Initiatives to improve care for patients with epilepsy in the community
Local initiatives
Very little work on:
Practice based clinics
Epilepsy specialists nurses working in GP practices
Liaison nurses, between prim and sec care but also as an information base for GPs
Guidelines have been produced in certain regions e.g. by the Irish RCGP
National initiatives
Two recent initiatives sponsored by Wellcome
1. Epilepsy task force
multidisplinary group and patients group-s
Aims
to raise public awareness
lobby for appropriate primary and secondary care provision
establish guidelines and minimum standards for hospital OPD services
2. Epilepsy liaison nurse programme
Ran for a year in areas where there were specialised clinic
Helped GPs manage their patients
Helped GPs set up clinics and audit their care
Have not been fully evaluated
Epilepsy monitoring and advice recorded: GP's views, current practice and pt's preferences GP study of 37 GPs and
283 patients with epilepsy. BJGP 1996,46,11-14 Risdale et al
The majority (61%) of pt preferred their care to be supervised by their GPs
GPs reported that patients should be reviewed every 6 months (median 14 months)
GPs felt that a record should be made in the notes of the following in all patients:
Information
% of notes with information recorded
Driving regulations 46
Drug side effects
9
Self help groups
3
35% of patients reported not getting enough advice.
A general practice records audit of the process of care for people with epilepsy.

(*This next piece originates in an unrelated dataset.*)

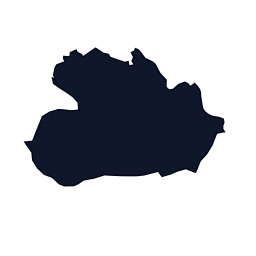 outline of Unchon, Hwanghae-namdo, North Korea, rotated 21°
{"feature_id": "82179303B30475034164158", "entity_name": "Unchon", "entity_type": "district", "adm_level": 2, "iso_a3": "PRK", "parent_name": "North Korea", "parent_adm1": "Hwanghae-namdo", "projection": "robinson", "projection_center": [125.456, 38.592], "detail": "fine", "context": "isolated", "style": "filled", "palette": "ink", "viewbox_px": 256, "rotation_deg": 21, "n_neighbors": 0, "source": "geoboundaries", "source_scale": "gbopen_adm2", "svg_char_len": 1417}
<svg xmlns="http://www.w3.org/2000/svg" viewBox="0 0 256 256"><g transform="rotate(21 128 128)"><path d="M206.7,145.1L207.0,143.4L207.1,132.8L210.6,124.0L212.5,113.5L212.5,106.4L212.6,101.1L217.9,97.6L219.2,97.0L216.7,95.0L215.6,92.2L215.5,91.9L215.4,88.3L213.6,85.6L212.7,85.6L209.5,85.6L202.4,87.0L198.0,86.7L194.0,85.4L191.0,83.4L189.1,80.7L184.2,72.1L183.0,69.2L181.0,66.5L178.0,64.5L174.2,62.7L172.6,65.3L171.6,66.9L171.2,67.4L168.0,65.3L164.6,65.0L159.7,69.4L156.5,75.6L153.4,77.7L150.5,77.3L148.4,75.6L146.4,69.6L138.0,65.5L130.2,58.7L127.1,57.6L119.1,57.1L112.4,52.8L109.3,51.4L106.6,51.3L106.7,53.6L104.3,56.4L107.9,59.6L107.9,63.9L111.5,66.7L106.4,69.9L104.4,66.0L101.6,68.0L86.1,68.6L83.2,66.4L78.3,67.2L69.1,65.2L60.5,77.8L57.7,76.1L53.3,75.7L51.7,73.9L47.3,78.3L48.2,81.7L47.5,82.8L42.5,84.2L43.1,86.4L45.2,87.5L45.0,89.3L39.1,94.4L38.4,97.4L39.7,105.4L41.5,107.2L41.6,108.7L39.7,108.5L42.6,113.0L49.6,114.8L58.4,116.6L65.4,118.4L72.3,121.9L75.8,129.0L68.7,132.5L61.7,134.2L56.4,135.9L49.4,141.2L44.1,148.2L44.0,155.3L43.9,160.5L43.8,171.1L43.8,174.6L36.8,178.1L42.0,181.7L47.2,185.2L48.9,188.7L50.7,192.2L57.6,197.5L66.3,201.1L75.1,201.1L83.8,204.6L89.1,204.7L97.9,201.2L101.4,197.7L105.0,192.4L113.8,187.1L122.6,180.1L127.9,178.4L138.4,174.9L152.5,169.6L159.5,166.1L171.8,157.4L177.1,160.9L184.1,155.6L189.4,150.4L196.5,145.1L206.7,145.1Z" fill="#0f172a" stroke="#020617" stroke-width="1.5"/></g></svg>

AIM: The study was designed to examine the process of care for people with epilepsy through a region-wide audit of
general practitioner records. METHOD: General practitioners in 31 randomly selected general practices in one UK
health region undertook a notes audit for all patients identified as having active epilepsy (patients who had had
seizures in the last 2 years, or were currently seizure-free but on antiepileptic medication). A standard pro forma was
used to collect information relating to diagnosis, drug treatment, and primary and secondary care contacts. RESULTS:
Recording of information in the notes was generally good, but poor for some key items essential to the effective
management of the condition; results suggest that a number of recommendations about provision of care for epilepsy
are not being met: in particular, EEG and CT investigations often appear poorly directed; prescribed antiepileptic
therapy is not always optimal; significant numbers of patients are being treated in hospital by non-neurologists; there is
little evidence of any regular review being undertaken by general practitioners of their patients with epilepsy; and
counselling about the non-clinical aspects of epilepsy often appears inadequate. CONCLUSIONS: Despite
recommendations in a number of recent reports, gaps and inconsistencies in epilepsy care persist, both at the primary
and secondary level. The means by which such shortcomings can be reduced (e.g. by specialist epilepsy nurses working
across the primary-secondary care interface) should now be systematically examined. The study has highlighted a need
for evidence-based guidelines which span the primary-secondary care interface and clarify the contribution of the
various practitioners involved in the provision of care for people with epilepsy.